How many people claim tax credits?

About 4.5m people – the vast majority of these people (around 4m) have children.

How much does it cost the taxpayer?

The estimation is that they will cost the government £30bn in April 2015/16. That’s around 14 per cent of the £220bn welfare budget, which the Tories have pledged to cut by £12bn.

Who introduced this system?

New Labour. Gordon Brown, when he was Chancellor, developed tax credits in his first term. The system as we know it was established in April 2003.

Why did they do this?

To lift working people out of poverty, and to remove the disincentives to work believed to have been inculcated by welfare. The tax credit system made it more attractive for people depending on benefits to work, and gave those in low-paid jobs a helping hand.

Did it work?

Yes. Tax credits’ biggest achievement was lifting a record number of children out of poverty since the war. The proportion of children living below the poverty line fell from 35 per cent in 1998/9 to 19 per cent in 2012/13.

So what’s the problem?

Well, it’s a bit of a weird system in that it lets companies pay wages that are too low to live on without the state supplementing them. Many also criticise tax credits for allowing the minimum wage – also brought in by New Labour – to stagnate (ie. not keep up with the rate of inflation). David Cameron has called the system of taxing low earners and then handing them some money back via tax credits a “ridiculous merry-go-round”.

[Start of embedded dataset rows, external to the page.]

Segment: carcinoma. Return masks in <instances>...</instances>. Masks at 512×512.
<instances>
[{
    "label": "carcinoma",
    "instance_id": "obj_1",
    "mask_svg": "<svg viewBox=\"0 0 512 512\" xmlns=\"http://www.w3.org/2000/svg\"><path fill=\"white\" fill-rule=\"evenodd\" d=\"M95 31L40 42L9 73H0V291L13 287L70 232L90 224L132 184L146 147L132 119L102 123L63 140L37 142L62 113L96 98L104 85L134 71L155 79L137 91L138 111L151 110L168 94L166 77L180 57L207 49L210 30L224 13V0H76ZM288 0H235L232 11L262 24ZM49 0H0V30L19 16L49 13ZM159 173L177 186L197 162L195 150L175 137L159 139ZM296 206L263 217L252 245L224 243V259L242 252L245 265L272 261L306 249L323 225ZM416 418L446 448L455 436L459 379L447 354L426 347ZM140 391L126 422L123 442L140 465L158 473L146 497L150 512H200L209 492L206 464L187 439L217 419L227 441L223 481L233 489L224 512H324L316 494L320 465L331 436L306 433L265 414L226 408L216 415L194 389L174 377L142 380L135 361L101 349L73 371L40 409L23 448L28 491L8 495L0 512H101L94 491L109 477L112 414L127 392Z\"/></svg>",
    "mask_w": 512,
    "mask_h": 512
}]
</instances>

Then it’s a good thing to scrap them?

It would be fine if all those low earners and families struggling to get by would be given support in place of tax credits – a living wage, for example.

And that’s why the Tories are introducing a living wage...

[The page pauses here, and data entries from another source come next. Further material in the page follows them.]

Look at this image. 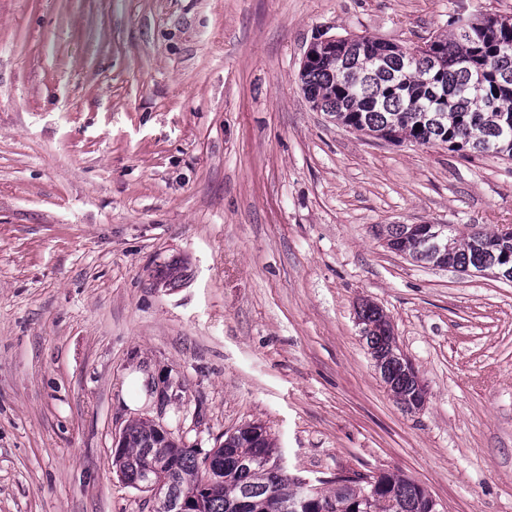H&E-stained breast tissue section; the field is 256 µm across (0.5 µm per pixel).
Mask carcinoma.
Masks as SVG:
<instances>
[{"label": "carcinoma", "instance_id": "obj_1", "mask_svg": "<svg viewBox=\"0 0 512 512\" xmlns=\"http://www.w3.org/2000/svg\"><path fill=\"white\" fill-rule=\"evenodd\" d=\"M454 25L451 37L427 43L430 57L365 35L338 37L336 48L321 49L303 63L301 89L337 124L365 135L512 160V19L458 16ZM421 228L385 224L377 235L416 262L445 263L462 272L512 269L511 236L474 224L462 237L456 225L445 224L441 249L432 251L420 239ZM357 315L396 401L408 411L420 408L423 387L382 310L364 303ZM146 448L155 449L163 465L149 475ZM217 455L219 470L209 479L195 449L161 446L152 425L140 422L124 430L114 463L132 487L155 499L187 497L199 512H283V504L301 497L298 512H433L427 490L397 471L379 473L373 491L334 478L302 487L299 478L275 467L281 453L261 424H245L225 436Z\"/></svg>", "mask_w": 512, "mask_h": 512}]
</instances>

That’s what they call it. But it’s not. The Chancellor announced in his most recent Budget a new minimum wage of £7.20 an hour for over-25s, rising to £9 by 2020. He called this the “national living wage” – it’s not, because the current living wage (which is calculated by the Living Wage Foundation, and currently non-compulsory) is already £9.15 in London and £7.85 in the rest of the country.

Will people be better off?

No. Quite the reverse. The IFS has said this slightly higher national minimum wage will not compensate working families who will be subjected to tax credit cuts; it is arithmetically impossible. The IFS director, Paul Johnson, commented: “Unequivocally, tax credit recipients in work will be made worse off by the measures in the Budget on average.” It has been calculated that 3.2m low-paid workers will have their pay packets cut by an average of £1,350 a year.

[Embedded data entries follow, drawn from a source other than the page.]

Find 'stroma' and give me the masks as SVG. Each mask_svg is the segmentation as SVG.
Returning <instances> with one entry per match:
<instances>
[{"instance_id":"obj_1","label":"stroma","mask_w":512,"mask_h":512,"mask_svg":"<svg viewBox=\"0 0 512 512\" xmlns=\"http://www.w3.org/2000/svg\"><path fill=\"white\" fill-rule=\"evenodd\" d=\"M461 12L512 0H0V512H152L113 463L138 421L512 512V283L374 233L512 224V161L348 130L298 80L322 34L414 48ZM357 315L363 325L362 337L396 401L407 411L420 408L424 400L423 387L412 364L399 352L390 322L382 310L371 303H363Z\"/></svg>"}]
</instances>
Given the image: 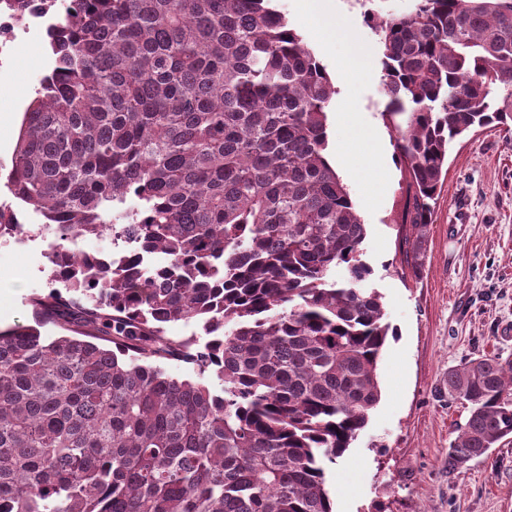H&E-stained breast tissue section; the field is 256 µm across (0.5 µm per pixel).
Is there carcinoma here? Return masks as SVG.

Could the government change its policy to avoid this?

The Prime Minister and his frontbenchers have been pretty stubborn about pushing on with the plan. In spite of criticism from all angles – the IFS, campaigners, Labour, The Sun – Cameron has ruled out a review of the policy in the Autumn Statement, which is on 25 November. But there is an alternative. The chair of parliament’s Work & Pensions Select Committee and Labour MP Frank Field has proposed what he calls a “cost neutral” tweak to the tax credit cuts.

How would this alternative work?

Currently, if your income is less than £6,420, you will receive the maximum amount of tax credits. That threshold is called the gross income threshold. Field wants to introduce a second gross income threshold of £13,100 (what you earn if you work 35 hours a week on minimum wage). Those earning a salary between those two thresholds would have their tax credits reduced at a slower rate on whatever they earn above £6,420 up to £13,100. The percentage of what you earn above the basic threshold that is deducted from your tax credits is called the taper rate, and it is currently at 41 per cent. In contrast to this plan, the Tories want to halve the income threshold to £3,850 a year and increase the taper rate to 48 per cent once you hit that threshold, which basically means you lose more tax credits, faster, the more you earn.

When will the tax credit cuts come in?

They will be imposed from April next year, barring a u-turn.

Anoosh Chakelian is deputy web editor at the New Statesman.